GROUP BY d.passphrase, ss.value 
HAVING COUNT(*) > 1
)

I also added a CTE that just gets me the total count.

, cteCount
AS
(SELECT total = COUNT(*) FROM day4)

Next, I added a CTE that would get my unique passphrases from the first CTE.

, cteUnique
AS
(
SELECT ctePass.passphrase
, cnt = COUNT(cnt) 
  FROM ctePass
  GROUP BY ctePass.passphrase
  )

Finally, I subtract the invalids from the total to get the vlaids. This gave me the answer that solved the puzzle.

SELECT total - COUNT(*) FROM cteUnique, cteCount
GROUP BY cteCount.total

Now let’s load the actual data. I cut and pasted data into a file. Let’s load that.

TRUNCATE TABLE day4
GO
BULK INSERT dbo.Day4 FROM 'e:\Documents\GitHub\AdventofCode\2017\Day4\Day4_Input.txt'
GO
SELECT 
  *
  FROM dbo.Day4 AS d

I can see I have 512 rows in my table, so my result must be between 1 and 512.  When I ran this, I got the correct result.

A slight admission here. I misread at first, so I didn’t have the total and just got the 57. When that didn’t work, I re-read things and realized this. I tried to check for the valids, but realized that it was simpler if I just subtracted.

• [EXTRACTED MATERIAL]:
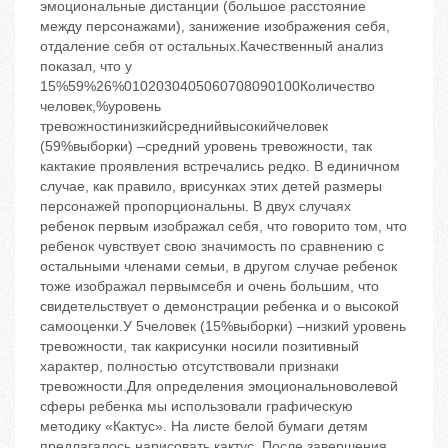
эмоциональные дистанции (большое расстояние
между персонажами), занижение изображения себя,
отдаление себя от остальных.Качественный анализ
показал, что у
15%59%26%0102030405060708090100Количество
человек,%уровень
тревожностинизкийсреднийвысокийчеловек
(59%выборки) –средний уровень тревожности, так
кактакие проявления встречались редко. В единичном
случае, как правило, врисунках этих детей размеры
персонажей пропорциональны. В двух случаях
ребенок первым изображал себя, что говорито том, что
ребенок чувствует свою значимость по сравнению с
остальными членами семьи, в другом случае ребенок
тоже изображал первымсебя и очень большим, что
свидетельствует о демонстрации ребенка и о высокой
самооценки.У 5человек (15%выборки) –низкий уровень
тревожности, так какрисунки носили позитивный
характер, полностью отсутствовали признаки
тревожности.Для определения эмоциональноволевой
сферы ребенка мы использовали графическую
методику «Кактус». На листе белой бумаги детям
предлагалось нарисовать кактус. После завершения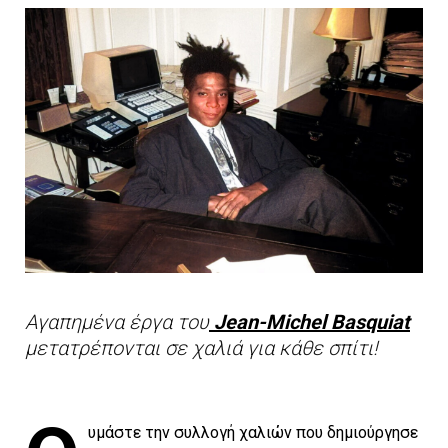
Αγαπημένα έργα του
Jean-Michel Basquiat
μετατρέπονται σε χαλιά για κάθε σπίτι!
υμάστε την συλλογή χαλιών που δημιούργησε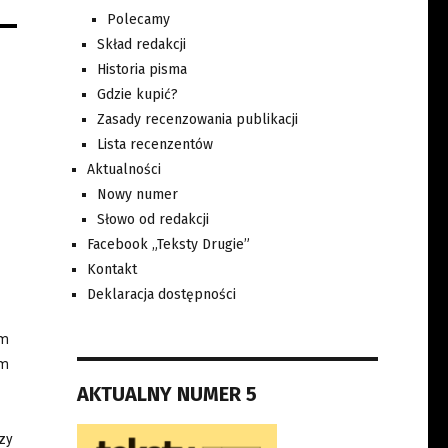
Polecamy
Skład redakcji
Historia pisma
Gdzie kupić?
Zasady recenzowania publikacji
Lista recenzentów
Aktualności
Nowy numer
Słowo od redakcji
Facebook „Teksty Drugie”
Kontakt
Deklaracja dostępności
im
ym
AKTUALNY NUMER 5
zy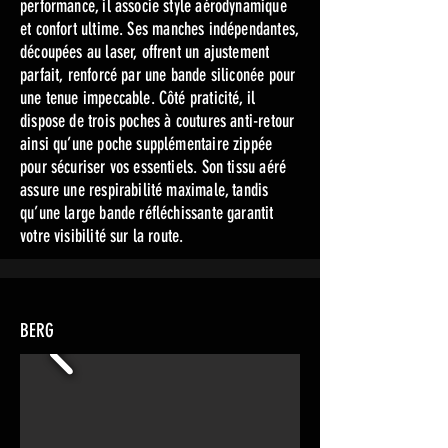
performance, il associe style aérodynamique
et confort ultime. Ses manches indépendantes,
découpées au laser, offrent un ajustement
parfait, renforcé par une bande siliconée pour
une tenue impeccable. Côté praticité, il
dispose de trois poches à coutures anti-retour
ainsi qu’une poche supplémentaire zippée
pour sécuriser vos essentiels. Son tissu aéré
assure une respirabilité maximale, tandis
qu’une large bande réfléchissante garantit
votre visibilité sur la route.
BERG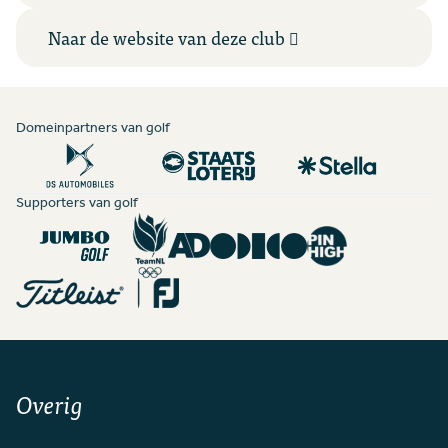
Naar de website van deze club
Domeinpartners van golf
Supporters van golf
Overig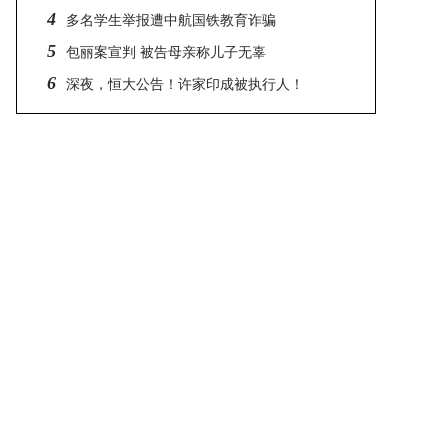
4
多名学生举报遭中航国铁教育诈骗
5
包丽案宣判 被告母亲称儿子无辜
6
深夜，恒大公告！许家印成被执行人！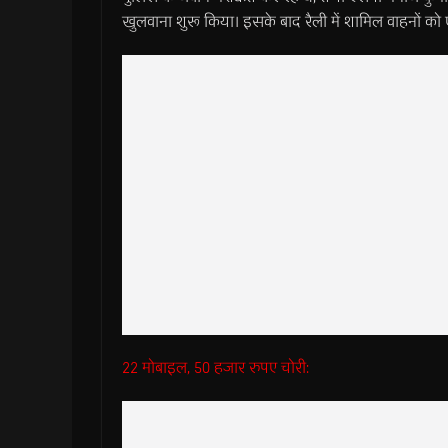
खुलवाना शुरू किया। इसके बाद रैली में शामिल वाहनों क
22 मोबाइल, 50 हजार रुपए चोरी: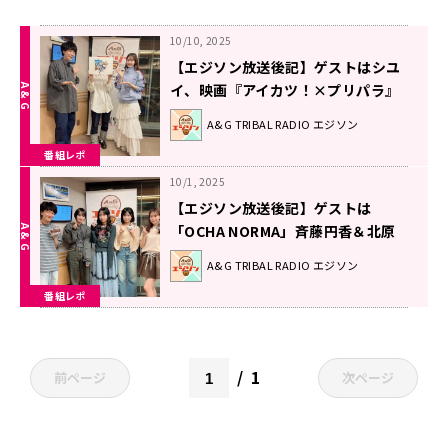
10/10, 2025
【エジソン放送後記】ゲストはシユ
イ、映画『アイカツ！×プリパラ』
下地紫野 2025年10月4日放送回
A&G TRIBAL RADIO エジソン
番組レポ
10/1, 2025
【エジソン放送後記】ゲストは
「OCHA NORMA」斉藤円香＆北原
もも＆筒井澪心、「GLASGOW」ア
A&G TRIBAL RADIO エジソン
ラタニ 2025年9月27日放送回
番組レポ
1
前ページ
次ページ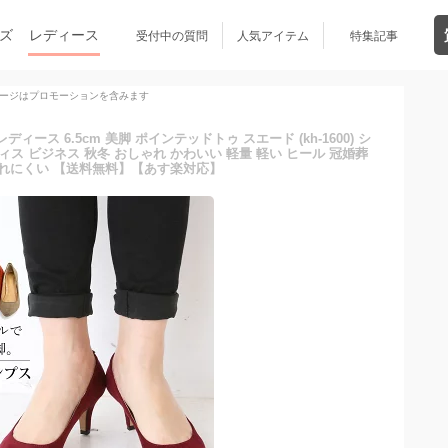
ズ
レディース
受付中の質問
人気アイテム
特集記事
ージはプロモーションを含みます
ース 6.5cm 美脚 ポインテッドトゥ スエード (kh-1600) シ
ィス ビジネス 秋冬 おしゃれ かわいい 軽量 軽い ヒール 冠婚葬
疲れにくい 【送料無料】【あす楽対応】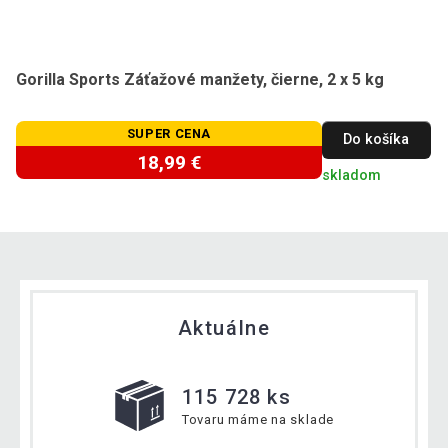
Gorilla Sports Záťažové manžety, čierne, 2 x 5 kg
SUPER CENA
Do košíka
18,99 €
skladom
Aktuálne
115 728 ks
Tovaru máme na sklade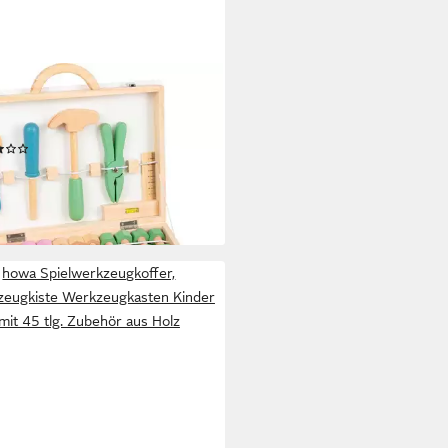
L FOOT
lwerkzeugkoffer
zeugkoffer Nordic
(1)
5,34 €
UVP
42,99 €
rbar - in 3-4 Werktagen bei dir
howa Spielwerkzeugkoffer,
eugkiste Werkzeugkasten Kinder
mit 45 tlg. Zubehör aus Holz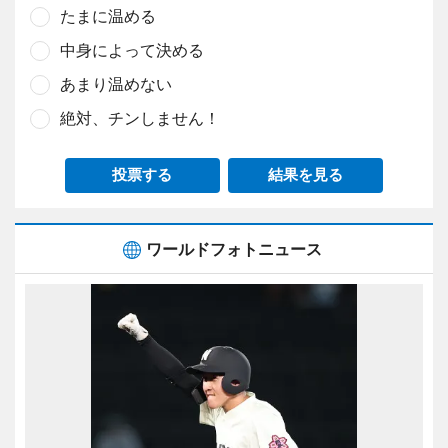
たまに温める
中身によって決める
あまり温めない
絶対、チンしません！
投票する
結果を見る
ワールドフォトニュース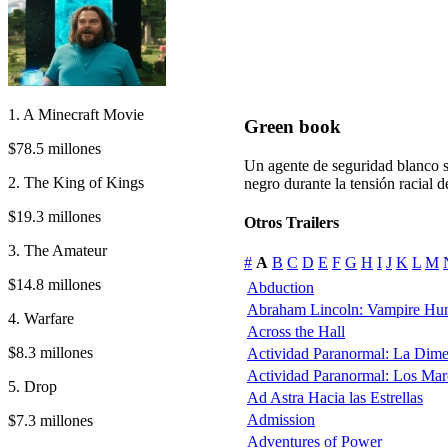
1. A Minecraft Movie
Green book
$78.5 millones
Un agente de seguridad blanco s
2. The King of Kings
negro durante la tensión racial d
$19.3 millones
Otros Trailers
3. The Amateur
#
A
B
C
D
E
F
G
H
I
J
K
L
M
$14.8 millones
Abduction
Abraham Lincoln: Vampire Hun
4. Warfare
Across the Hall
$8.3 millones
Actividad Paranormal: La Dim
Actividad Paranormal: Los Ma
5. Drop
Ad Astra Hacia las Estrellas
Admission
$7.3 millones
Adventures of Power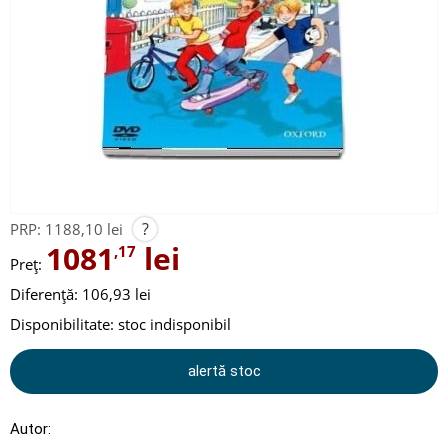
?
PRP:
1188,10 lei
1081
lei
,17
Preț:
Diferență: 106,93 lei
Disponibilitate:
stoc indisponibil
alertă stoc
Autor:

• [PROBLEM TO WORK ON]: Name every common table expression (CTE) that the SQL walkthrough mentions by name.

• [RESULT FOR THIS EXERCISE]: ctePass, cteCount, cteUnique